- _Exercise requirements_
Quote the entries below from the line with "rofi.DescAltro FROM f_territori_limitrofi" through the line with "SCHÜCO PREDSTAVILO ONLINE", both ends included, and only those lines.

::::

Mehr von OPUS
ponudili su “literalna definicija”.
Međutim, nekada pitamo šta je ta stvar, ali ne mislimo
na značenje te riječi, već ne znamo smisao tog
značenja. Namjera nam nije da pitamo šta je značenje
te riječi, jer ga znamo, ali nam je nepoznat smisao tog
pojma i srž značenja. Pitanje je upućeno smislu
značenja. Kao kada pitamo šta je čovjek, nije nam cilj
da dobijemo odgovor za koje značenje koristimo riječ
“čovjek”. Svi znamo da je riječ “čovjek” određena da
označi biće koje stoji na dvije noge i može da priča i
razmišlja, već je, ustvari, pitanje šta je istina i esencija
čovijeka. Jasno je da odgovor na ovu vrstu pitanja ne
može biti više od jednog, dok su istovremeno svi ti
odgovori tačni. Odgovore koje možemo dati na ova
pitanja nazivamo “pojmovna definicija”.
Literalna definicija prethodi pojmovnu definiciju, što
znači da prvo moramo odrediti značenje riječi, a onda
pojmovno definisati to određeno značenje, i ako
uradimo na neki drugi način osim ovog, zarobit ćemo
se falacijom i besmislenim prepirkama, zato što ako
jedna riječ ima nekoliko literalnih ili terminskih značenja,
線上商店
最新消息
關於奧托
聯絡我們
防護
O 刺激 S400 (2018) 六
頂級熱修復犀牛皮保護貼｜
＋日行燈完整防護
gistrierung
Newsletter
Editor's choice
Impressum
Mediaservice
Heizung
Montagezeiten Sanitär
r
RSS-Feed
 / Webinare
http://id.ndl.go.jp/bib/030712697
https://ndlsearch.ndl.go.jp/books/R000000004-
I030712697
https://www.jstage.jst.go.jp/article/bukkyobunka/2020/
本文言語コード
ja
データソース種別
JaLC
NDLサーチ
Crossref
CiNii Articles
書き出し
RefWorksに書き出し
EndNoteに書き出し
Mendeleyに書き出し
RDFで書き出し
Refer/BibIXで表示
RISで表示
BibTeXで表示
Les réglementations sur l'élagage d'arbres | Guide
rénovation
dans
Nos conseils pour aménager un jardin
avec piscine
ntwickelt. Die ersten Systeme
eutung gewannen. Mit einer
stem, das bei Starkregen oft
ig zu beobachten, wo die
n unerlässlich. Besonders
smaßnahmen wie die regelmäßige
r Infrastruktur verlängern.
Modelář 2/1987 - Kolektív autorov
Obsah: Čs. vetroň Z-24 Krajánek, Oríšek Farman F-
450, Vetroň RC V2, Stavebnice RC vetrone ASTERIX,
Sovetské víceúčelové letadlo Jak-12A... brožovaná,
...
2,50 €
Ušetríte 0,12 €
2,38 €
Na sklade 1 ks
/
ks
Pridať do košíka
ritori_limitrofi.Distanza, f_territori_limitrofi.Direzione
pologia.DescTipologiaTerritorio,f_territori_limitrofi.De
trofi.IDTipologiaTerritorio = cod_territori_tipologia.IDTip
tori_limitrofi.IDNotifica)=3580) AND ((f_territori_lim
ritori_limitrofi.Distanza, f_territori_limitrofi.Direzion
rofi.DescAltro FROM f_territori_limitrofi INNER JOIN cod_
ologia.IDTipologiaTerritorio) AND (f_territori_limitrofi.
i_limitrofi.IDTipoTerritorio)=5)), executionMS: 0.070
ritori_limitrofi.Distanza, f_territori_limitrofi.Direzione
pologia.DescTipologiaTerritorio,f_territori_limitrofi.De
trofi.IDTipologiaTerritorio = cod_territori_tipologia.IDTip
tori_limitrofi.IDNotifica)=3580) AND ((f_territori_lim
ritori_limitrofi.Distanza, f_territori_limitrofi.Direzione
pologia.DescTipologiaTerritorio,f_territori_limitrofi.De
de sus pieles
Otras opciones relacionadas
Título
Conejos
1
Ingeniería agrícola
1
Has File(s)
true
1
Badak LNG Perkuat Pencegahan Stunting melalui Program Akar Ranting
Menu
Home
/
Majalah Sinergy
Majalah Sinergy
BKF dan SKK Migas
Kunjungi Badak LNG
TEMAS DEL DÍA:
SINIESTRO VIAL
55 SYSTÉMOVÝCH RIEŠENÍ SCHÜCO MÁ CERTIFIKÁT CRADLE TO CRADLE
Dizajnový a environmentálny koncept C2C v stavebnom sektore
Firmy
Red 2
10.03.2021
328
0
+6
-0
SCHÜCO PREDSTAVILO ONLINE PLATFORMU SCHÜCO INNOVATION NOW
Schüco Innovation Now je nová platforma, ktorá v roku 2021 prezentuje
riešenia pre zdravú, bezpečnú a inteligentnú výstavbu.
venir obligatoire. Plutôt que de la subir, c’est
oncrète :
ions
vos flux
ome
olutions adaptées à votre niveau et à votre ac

::::

- _Answer area_
rofi.DescAltro FROM f_territori_limitrofi INNER JOIN cod_
ologia.IDTipologiaTerritorio) AND (f_territori_limitrofi.
i_limitrofi.IDTipoTerritorio)=5)), executionMS: 0.070
ritori_limitrofi.Distanza, f_territori_limitrofi.Direzione
pologia.DescTipologiaTerritorio,f_territori_limitrofi.De
trofi.IDTipologiaTerritorio = cod_territori_tipologia.IDTip
tori_limitrofi.IDNotifica)=3580) AND ((f_territori_lim
ritori_limitrofi.Distanza, f_territori_limitrofi.Direzione
pologia.DescTipologiaTerritorio,f_territori_limitrofi.De
de sus pieles
Otras opciones relacionadas
Título
Conejos
1
Ingeniería agrícola
1
Has File(s)
true
1
Badak LNG Perkuat Pencegahan Stunting melalui Program Akar Ranting
Menu
Home
/
Majalah Sinergy
Majalah Sinergy
BKF dan SKK Migas
Kunjungi Badak LNG
TEMAS DEL DÍA:
SINIESTRO VIAL
55 SYSTÉMOVÝCH RIEŠENÍ SCHÜCO MÁ CERTIFIKÁT CRADLE TO CRADLE
Dizajnový a environmentálny koncept C2C v stavebnom sektore
Firmy
Red 2
10.03.2021
328
0
+6
-0
SCHÜCO PREDSTAVILO ONLINE PLATFORMU SCHÜCO INNOVATION NOW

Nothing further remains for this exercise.